A colleague of Kylliainen, Rev. Olli Arola, told a newspaper last week
that Jesus Christ was “in all probability” married to Mary Magdalene and
that the immaculate conception and virgin birth were “highly unlikely
ever to have happened.”

With leaders like this, is it any wonder only 15 percent of Finns
regularly attend church?

Over in Hollywood, Disney Chairman Michael Eisner recently gave two
speeches in which he compared Southern Baptists with Germany’s Nazis.
Eisner said the denomination’s vote to evangelize Jews “was something
that hasn’t been recommended since the ’40s in Europe.” Eisner’s
interest in the theological debates within the Southern Baptists’ ranks
just happens to coincide with a decision by America’s largest Protestant
denomination to boycott Disney.

Meanwhile, the U.S. Catholic League condemned a Fox television show,
“Mad TV,” which last week featured a skit including a priest, referred
to by a sacrilegious name who was shown groping women. There was no
relief over at CBS Television, either. The network withdrew an offer of
employment to outspoken Christian football star Reggie White for his
criticism of homosexual behavior.

But perhaps the worst recent anti-Christian outrages came right from the
White House. Adviser Sidney Blumenthal accused Independent Counsel
Kenneth Starr’s top deputy, Hickman Ewing, of being a “religious
fanatic.” Ewing is reportedly an evangelical Christian. Compounding the
slur, President Clinton, given the opportunity to repudiate Blumenthal’s
comments at his press conference last week, refused to do so.
Earlier, Clinton adviser James Carville ridiculed Starr himself for his
religious beliefs.

“He goes down by the Potomac and listens to hymns, as the cleansing
water of the Potomac goes by, and we’re going to wash all the Sodomites
and fornicators out of town,” Carville cackled.

What Carville and Blumenthal are alluding to is simply the fact that
Starr and Hickman attend church on a regular basis. For that “sin,” they
are perceived as fanatics, extremists, zealots. The invectives tell much
more about the people hurling them than they do about the victims of
this kind of hatred.

Ultimately, a playwright is accountable to the general public. Frankly,
I hope the audience throws tomatoes at Terrence McNally and his cast
when their show opens on Broadway.

And those Lutheran clerics? They should be defrocked and
disfellowshipped by their congregations.

Disney, Fox and CBS deserve to see their ratings and market shares
plummet. They invite boycotts with their contempt for the values and
spiritual beliefs of the vast majority of the general public.

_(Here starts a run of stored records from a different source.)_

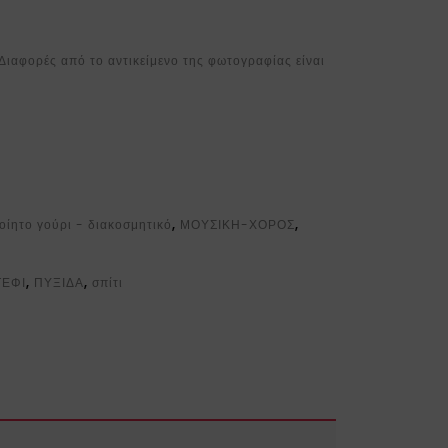
. Διαφορές από το αντικείμενο της φωτογραφίας είναι
οίητο γούρι - διακοσμητικό
,
ΜΟΥΣΙΚΗ-ΧΟΡΟΣ
,
ΤΕΦΙ
,
ΠΥΞΙΔΑ
,
σπίτι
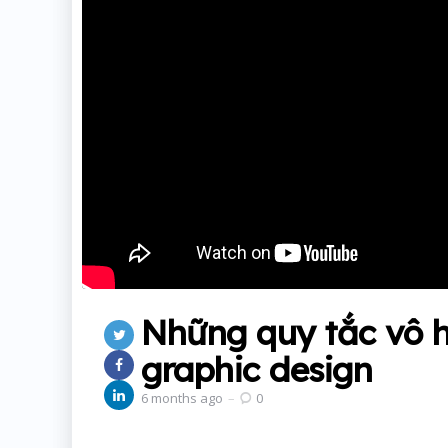
Những quy tắc vô h
graphic design
6 months ago
0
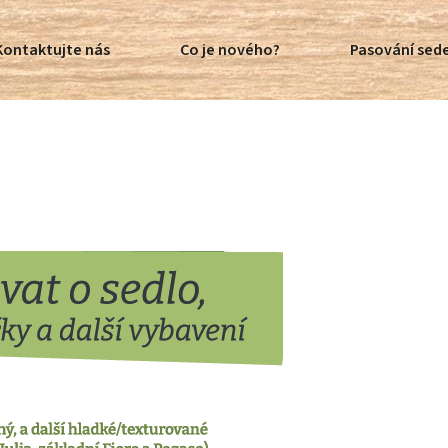
Kontaktujte nás
Co je nového?
Pasování sede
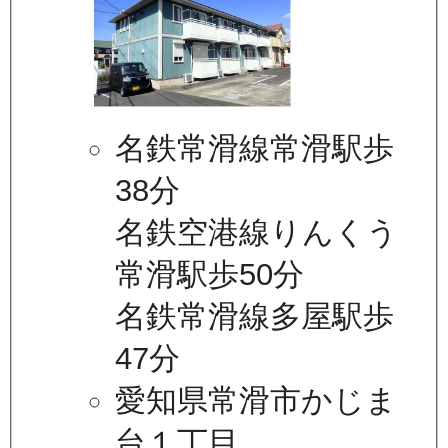
名鉄常滑線常滑駅歩
38分
名鉄空港線りんくう
常滑駅歩50分
名鉄常滑線多屋駅歩
47分
愛知県常滑市かじま
台１丁目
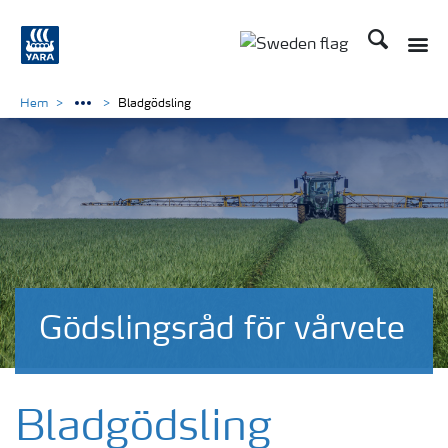
Sök
Hem
Bladgödsling
Gödslingsråd för vårvete
Bladgödsling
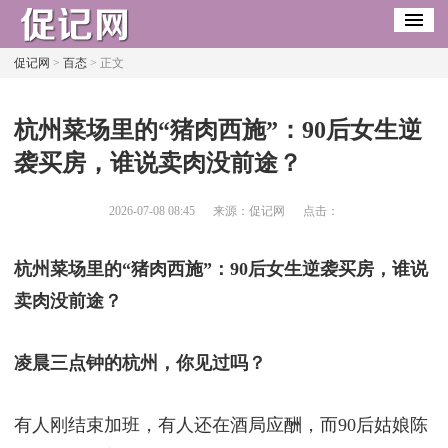
促记网
>
百态
> 正文
​杭州菜场里的“猪肉西施”：90后女生逆
袭买房，谁说卖肉没前途？
2026-07-08 08:45
来源：促记网
点击：
杭州菜场里的“猪肉西施”：90后女生逆袭买房，谁说
卖肉没前途？
凌晨三点钟的杭州，你见过吗？
有人刚结束加班，有人还在酒局应酬，而90后姑娘陈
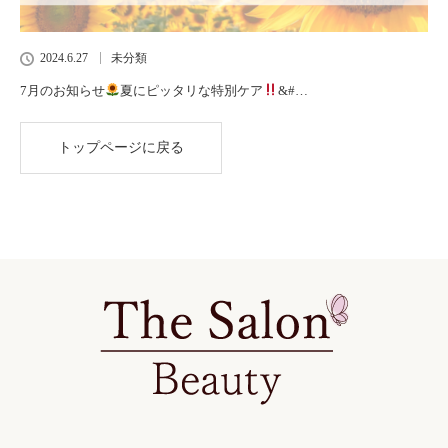
2024.6.27
未分類
7月のお知らせ
夏にピッタリな特別ケア
&#…
トップページに戻る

But what about Blumenthal, Carville and their pious, Bible-toting,
church-going boss?

Well, what should the public expect of a leader who has done his level
best to degrade the moral and spiritual foundation of the nation? In
another administration, bigoted remarks like those made by Blumenthal
and Carville would result in firings, resignations or, at least,
groveling apologies.

This president refused to acknowledge anything was wrong with those
remarks — even in an age when Christians are facing increased
persecution around the world as well as in our own culture. In effect,
President Clinton has given his blessing to religious bigotry.

He’s done it in other ways, too. It’s no coincidence that religious
broadcasters are facing Internal Revenue Service audits at a record pace
since this administration took office. Bible-believing Christians are
perceived by the White House as the enemy.

And, do you know what? Any Bible-believing Christian ought to be proud
to be considered an enemy of the Clinton administration — as well as
their friends in Hollywood, on Broadway and in the apostate church.